Das schöne Zubehör auf der Bühne von Peter Nolle ist nicht Dekor, sondern hilft dabei, aus eher hölzernen Figuren Charaktere zu machen – was auch für die stilisierten Rokoko-Kostüme von Thomas Kaiser gilt. Bewegliche Bühnenelemente verdoppeln das Spiel und weisen nach innen; die Amoretten steigen von ihren Marmorpodesten und mischen kräftig mit. Der gestutzte Garten verwandelt sich mit der Zeit in einen surrealen Raum, einen Steinbruch mit riesigen aufgespiessten Insekten. Zur Lustmaximierung lässt das Stück nichts unversucht: sogar die Sonne verfinstert sich.
Wildes Paarungskarussell
Das Finale des zweiten Aktes treibt es auf die Spitze; kreuz und quer werden da alle Paarungen bis zur Besinnungslosigkeit durchprobiert – so hemmungslos, wie «La finta giardiniera» insgesamt angelegt ist. Allzu viel Tiefsinn lässt sich der Oper nicht abgewinnen, dazu konzentriert sich die Handlung zu wenig auf Violante – und dafür ist Belfiore als Figur viel zu schmalbrüstig angelegt. Anicio Zorzi Giustiniani singt ihn mit der nötigen tenoralen Geschmeidigkeit. Doch auch so toupiert wie seine Haarpracht.
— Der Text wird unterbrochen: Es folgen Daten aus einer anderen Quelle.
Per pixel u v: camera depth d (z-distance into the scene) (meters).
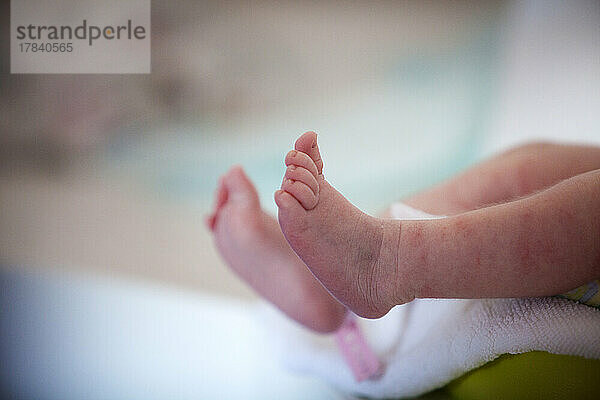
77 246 0.53
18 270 0.50
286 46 0.77
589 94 0.66
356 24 0.80
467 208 0.37
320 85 0.72
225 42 0.75
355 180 0.60
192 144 0.67
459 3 0.82
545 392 0.32
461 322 0.33
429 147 0.64
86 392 0.41
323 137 0.66
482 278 0.30
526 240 0.29
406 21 0.80
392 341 0.37
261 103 0.71
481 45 0.76
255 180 0.60
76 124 0.68
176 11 0.77
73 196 0.60
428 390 0.36
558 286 0.30
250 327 0.46
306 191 0.29
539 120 0.65
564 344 0.31
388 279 0.30
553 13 0.74
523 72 0.71
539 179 0.36
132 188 0.62
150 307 0.48
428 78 0.73
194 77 0.73
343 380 0.38
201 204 0.60
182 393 0.41
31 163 0.65
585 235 0.29
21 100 0.69
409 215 0.36
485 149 0.64
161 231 0.56
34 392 0.41
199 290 0.50
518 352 0.32
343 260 0.30
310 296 0.38
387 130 0.67
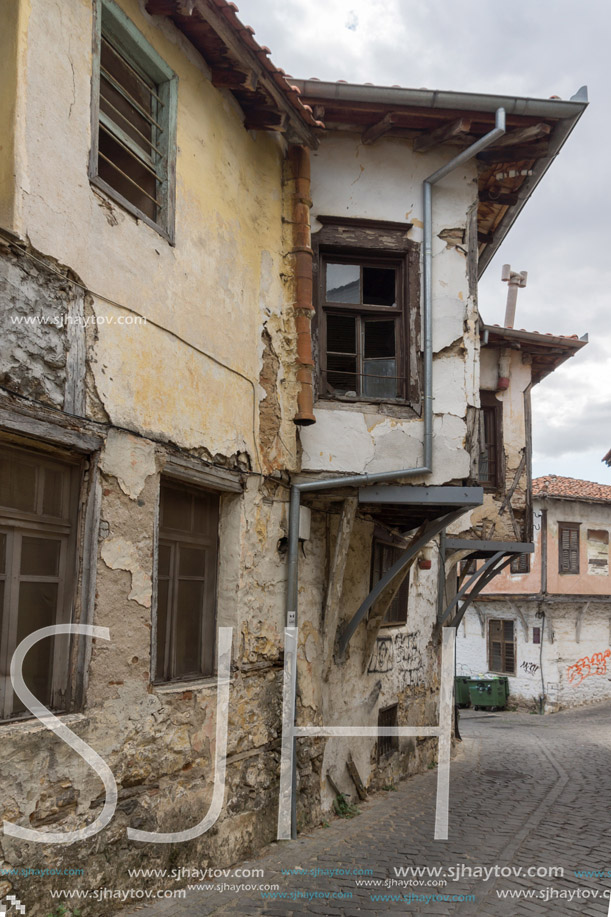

Mozart, schlank und gewitzt
Nik Kevin Koch gockelt als Podestà eifrig mit ihm um die Wette; Sympathieträger ist Roman Grübner mit leichten, beweglichen Bariton. Evelyn Pollock gibt mit Biss die Kapriziöse, Sumi Kittelbergers schwungvolle Dienerin Serpetta trägt viel zur Heiterkeit bei. Susanne Gritschneder in der Hosenrolle des Ramiro veredelt den Klamauk mit schönen lyrischen Farben. Das Sinfonieorchester St. Gallen unter Jeremy Carnall spielt einen schlanken, punktgenauen Mozart mit witzigen Intermezzi (Roberto Forno am Flügel): Keine Ohrwurm-Oper wie die «Zauberflöte», doch eine Partitur voller Pretiosen. Die zur Premiere sauber landete.